THE MOVE TO LONDON
By a strange
chance it was Mrs. Booth who led the way out of the wilderness. It was
she, and not William Booth, who laid the first stone of the Salvation
Army.
While they were still living in Leeds, and he was still thinking of taking
a house in Sheffield, and establishing his family there, Mrs. Booth was
invited to Rotherhithe in South East London, and thither she journeyed,
in 1865, to conduct a brief mission.
What she saw of the poor people, and particularly the work being done
by the Midnight Movement to restore fallen women, made an instant and
overwhelming appeal to her heart. She resolved at once that here was the
sphere for which she had prayed and longed ever since the Conference in
Liverpool.
It is remarkable that some little time before this mission in Rotherhithe
was even suggested, Mrs. Booth wrote a letter to her mother in which she
prophesied the new departure. After speaking of the coldness of the churches
and the hardness of the world, she said:
Well, we
must labour and wait a little longer, it may be the clouds will break
and surround us with sunshine. Anyway, God lives above the clouds, and
He will direct our path. If the present effort disappoints us I shall
feel quite tired of tugging with the churches, and shall insist on William
taking a hall or theatre somewhere. I believe the Lord will thrust him
into that sphere yet. We can’t get at the masses in the chapels.
. . . I think I shall come and try in London before long.
Mrs. Booth’s
mission was a considerable success. In some measure this success was no
doubt due to the interest created by a “Female Minister”;
bills were circulated with the attractive invitation, “Come and
Hear a Woman Preach “; notices of her mission were published in
some of the religious papers; crowds flocked to hear her as a new excitement.
But the real cause of this unquestionable success was the profound spiritual
apprehension which inspired her oratory. No one who heard Mrs. Booth speak
could fail to be moved by her eloquence — an eloquence entirely
natural and entirely free from rhetoric. She spoke with an overwhelming
persuasiveness because she was overwhelmingly persuaded of the truth of
Christianity, and because she felt in the depths of her heart and in every
fibre of her sensitive being the frightful sufferings, the destructive
miseries, and the unutterable anguish of souls imprisoned in the darkness
of sin.
Her mind — thanks, no doubt, in some measure to the influence of
William Booth — was clean of Pharisaism. There was nothing there
which was narrow or mean. As for her heart, it was the heart of a woman
to whom love and compassion are the very breath of existence. A brief
account in The Wes-leyan Times of a meeting of the Midnight Movement,
in which Mrs. Booth addressed a number of fallen women, will furnish some
idea of her breadth of view:
The address
of Mrs. Booth was inimitable, pointed, evangelical, impressive, and delivered
in a most earnest, sympathetic manner, bringing tears from many, and securing
the closest attention from all. She identified herself with them as a
fellow-sinner, showing that if they supposed her better than themselves
it was a mistake, since all had sinned against God. This, she explained,
was the main point, and not the particular sin of which they might be
guilty. Then the Saviour was exhibited as waiting to save all alike, and
the speaker urged all of them, by a variety of reasons, to immediate decision.
Finally, the consequence of neglecting or accepting the offer of mercy
was set before them, and they were encouraged by the relation of the conversion
of some of the most degraded characters whom Mrs. Booth and her husband
had been instrumental in bringing to Christ.
We are told
by Commissioner Booth-Tucker that the sight of these victims of sin and
misery deeply stirred the heart of Mrs. Booth. “Not only,”

## AVAILABLE DATA
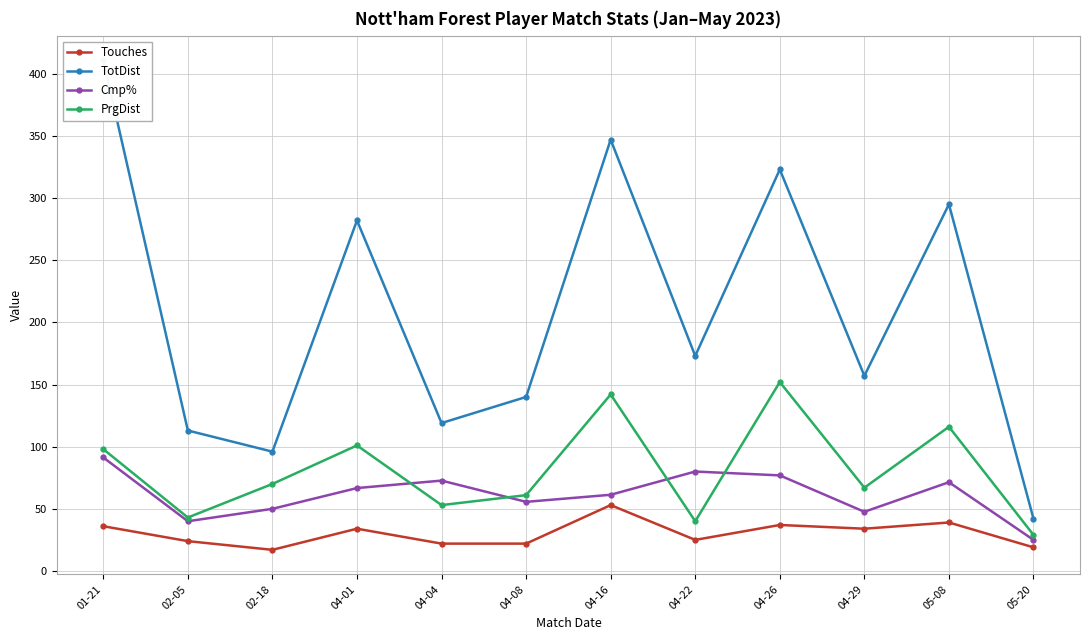

At which category is the sum across all series the highest?

01-21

## PROBLEMS TO WORK ON
**A.** In the passage on the move to London, in what year did Mrs. Booth travel to Rotherhithe to conduct a brief mission?
**B.** Please return the text of the passage on the move to London word for word, beginning at "It is remarkable" and stopping after "London before long.".
The lines above aren't needed for what follows.

## LIST OF ANSWERS
**A.** 1865

**B.**
It is remarkable that some little time before this mission in Rotherhithe
was even suggested, Mrs. Booth wrote a letter to her mother in which she
prophesied the new departure. After speaking of the coldness of the churches
and the hardness of the world, she said:
Well, we
must labour and wait a little longer, it may be the clouds will break
and surround us with sunshine. Anyway, God lives above the clouds, and
He will direct our path. If the present effort disappoints us I shall
feel quite tired of tugging with the churches, and shall insist on William
taking a hall or theatre somewhere. I believe the Lord will thrust him
into that sphere yet. We can’t get at the masses in the chapels.
. . . I think I shall come and try in London before long.